**Your instructions**
Go through the data below and return each line where the string "index" occurs.

*** Begin section ***

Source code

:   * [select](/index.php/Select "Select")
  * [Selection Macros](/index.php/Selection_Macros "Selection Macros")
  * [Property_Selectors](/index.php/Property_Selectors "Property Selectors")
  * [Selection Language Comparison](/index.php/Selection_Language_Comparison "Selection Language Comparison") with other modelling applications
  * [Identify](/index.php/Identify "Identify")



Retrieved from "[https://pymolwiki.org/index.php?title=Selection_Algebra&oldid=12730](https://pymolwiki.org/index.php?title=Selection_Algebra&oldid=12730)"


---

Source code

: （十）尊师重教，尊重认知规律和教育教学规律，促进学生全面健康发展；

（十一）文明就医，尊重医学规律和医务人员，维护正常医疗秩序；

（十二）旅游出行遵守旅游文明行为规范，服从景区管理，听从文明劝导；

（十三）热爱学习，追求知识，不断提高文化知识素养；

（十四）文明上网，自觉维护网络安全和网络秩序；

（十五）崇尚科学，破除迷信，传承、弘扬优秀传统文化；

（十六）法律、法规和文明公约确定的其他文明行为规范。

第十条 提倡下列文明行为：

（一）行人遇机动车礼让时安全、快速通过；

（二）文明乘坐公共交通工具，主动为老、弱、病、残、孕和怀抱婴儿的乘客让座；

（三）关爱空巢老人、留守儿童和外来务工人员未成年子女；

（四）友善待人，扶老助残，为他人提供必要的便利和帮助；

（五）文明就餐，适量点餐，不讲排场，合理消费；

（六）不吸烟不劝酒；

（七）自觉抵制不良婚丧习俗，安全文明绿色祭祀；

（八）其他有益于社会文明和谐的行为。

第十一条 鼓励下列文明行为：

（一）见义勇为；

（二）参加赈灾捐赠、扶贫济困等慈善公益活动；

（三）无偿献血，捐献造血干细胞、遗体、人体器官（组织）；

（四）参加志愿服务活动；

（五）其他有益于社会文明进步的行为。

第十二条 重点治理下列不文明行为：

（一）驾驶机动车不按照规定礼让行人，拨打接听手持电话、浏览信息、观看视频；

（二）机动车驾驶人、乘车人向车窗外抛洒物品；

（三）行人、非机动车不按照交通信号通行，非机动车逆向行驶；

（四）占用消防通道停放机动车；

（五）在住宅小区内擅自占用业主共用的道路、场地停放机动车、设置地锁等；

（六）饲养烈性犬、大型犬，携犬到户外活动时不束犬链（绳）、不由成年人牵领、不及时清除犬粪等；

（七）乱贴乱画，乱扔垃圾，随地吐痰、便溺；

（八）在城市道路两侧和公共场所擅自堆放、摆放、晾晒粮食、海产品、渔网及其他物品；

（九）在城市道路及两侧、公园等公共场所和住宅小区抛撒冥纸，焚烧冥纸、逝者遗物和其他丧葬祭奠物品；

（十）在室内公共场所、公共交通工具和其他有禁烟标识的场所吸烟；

*** End section ***

**Exercise answer**
:   * [select](/index.php/Select "Select")
  * [Selection Macros](/index.php/Selection_Macros "Selection Macros")
  * [Property_Selectors](/index.php/Property_Selectors "Property Selectors")
  * [Selection Language Comparison](/index.php/Selection_Language_Comparison "Selection Language Comparison") with other modelling applications
  * [Identify](/index.php/Identify "Identify")
Retrieved from "[https://pymolwiki.org/index.php?title=Selection_Algebra&oldid=12730](https://pymolwiki.org/index.php?title=Selection_Algebra&oldid=12730)"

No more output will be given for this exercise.